Large commercial search engines are many reptiles work together, at this time each "dispatcher" and "master scheduling" exchange of information, so that the specific work of each crawler. If you see a few reptiles often take a short time to take a page to crawl a lot of words, often is the dispatch work did not do well.

But in fact, such as "dispatcher" and so on, into the reptile program is not wrong. Just a relatively rigorous statement, a relatively loose statement. But anyway, the crawler just download, with more than a few tricks to the dispatcher to download it.

This article is from http://www.csdinuan.com and allows reprint, but please keep the link.



Contact Us

The content source of this page is from Internet, which doesn't represent Alibaba Cloud's opinion; products and services mentioned on that page don't have any relationship with Alibaba Cloud. If the content of the page makes you feel confusing, please write us an email, we will handle the problem within 5 days after receiving your email.

If you find any instances of plagiarism from the community, please send an email to: info-contact@alibabacloud.com and provide relevant evidence.
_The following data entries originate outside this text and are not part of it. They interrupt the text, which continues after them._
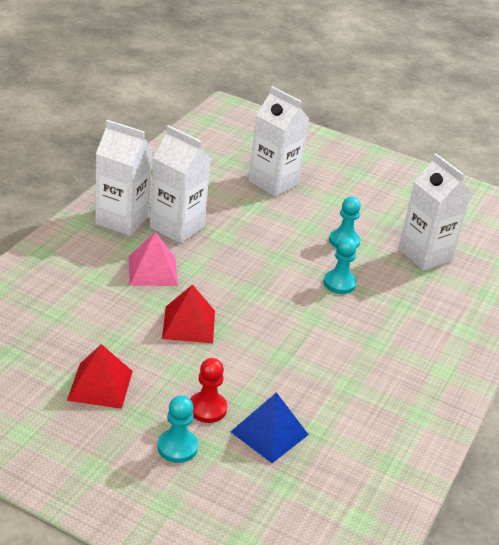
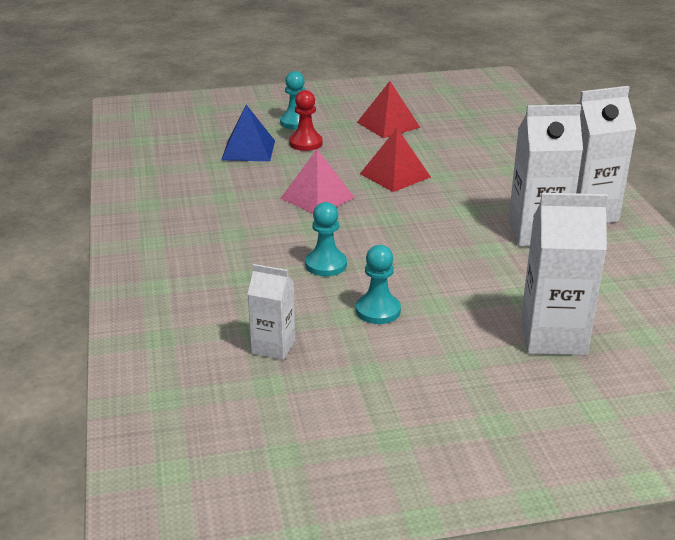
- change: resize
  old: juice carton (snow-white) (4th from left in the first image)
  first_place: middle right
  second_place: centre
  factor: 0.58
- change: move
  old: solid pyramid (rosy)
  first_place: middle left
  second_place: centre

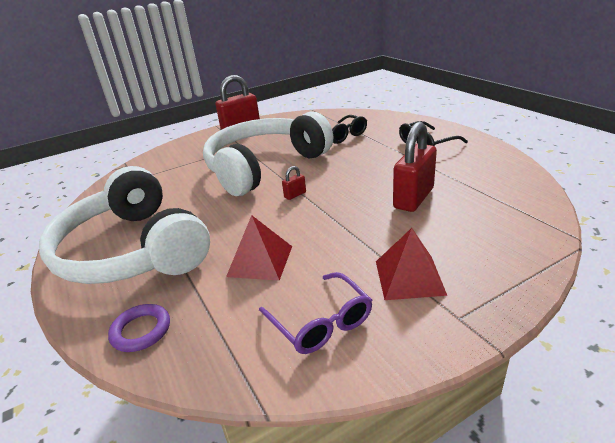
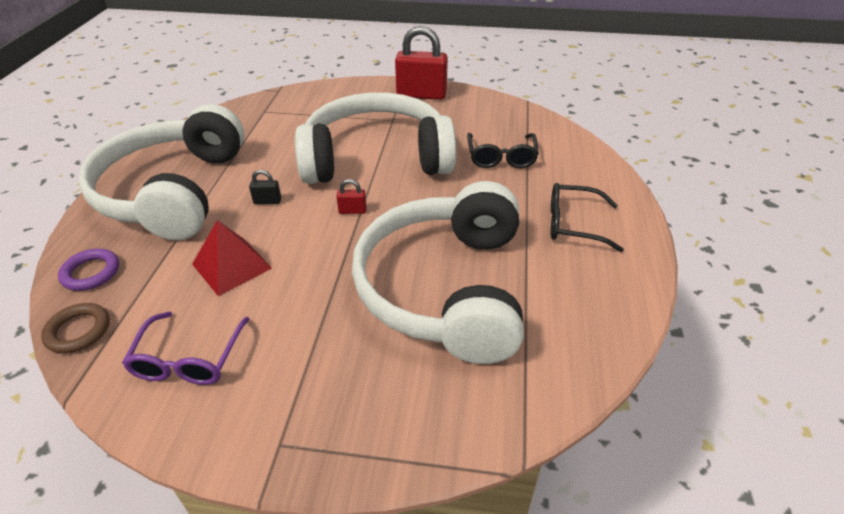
- change: insert
  new: ring (dark brown)
  second_place: middle left
- change: insert
  new: small lock (jet-black)
  second_place: middle left
- change: replace
  old: small lock (crimson) (3rd from left)
  new: headphones (snow-white) (3rd from left)
  first_place: middle right
  second_place: centre
- change: delete
  old: solid pyramid (crimson) (2nd from left)
  first_place: middle right

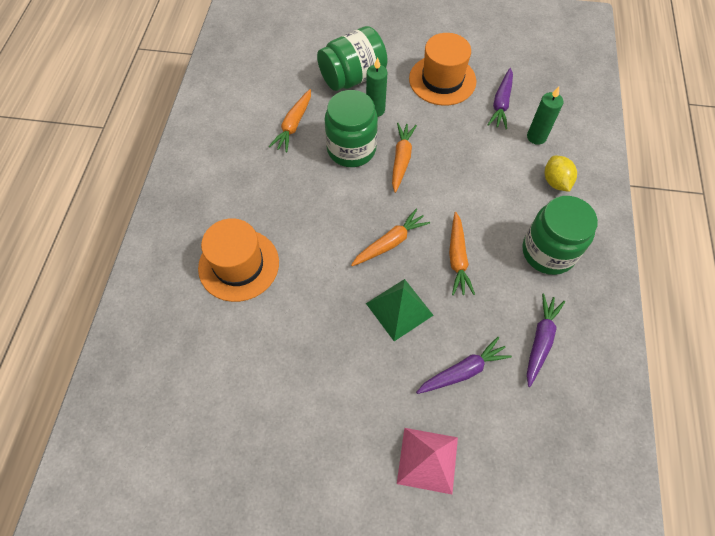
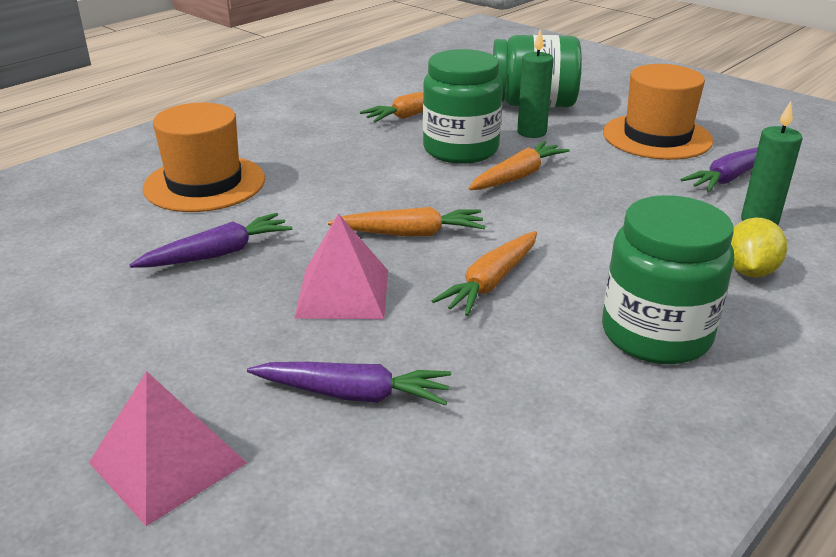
- change: move
  old: root vegetable (royal purple) (3rd from left in the first image)
  new: root vegetable (royal purple) (1st from left)
  first_place: middle right
  second_place: middle left
- change: recolor
  old: solid pyramid (emerald)
  new: solid pyramid (rosy) (2nd from left)
  first_place: centre
  second_place: centre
A staff member will contact you within 5 working days.

A Free Trial That Lets You Build Big!

Start building with 50+ products and up to 12 months usage for Elastic Compute Service

  • Sales Support

    1 on 1 presale consultation

  • After-Sales Support

    24/7 Technical Support 6 Free Tickets per Quarter Faster Response

  • Alibaba Cloud offers highly flexible support services tailored to meet your exact needs.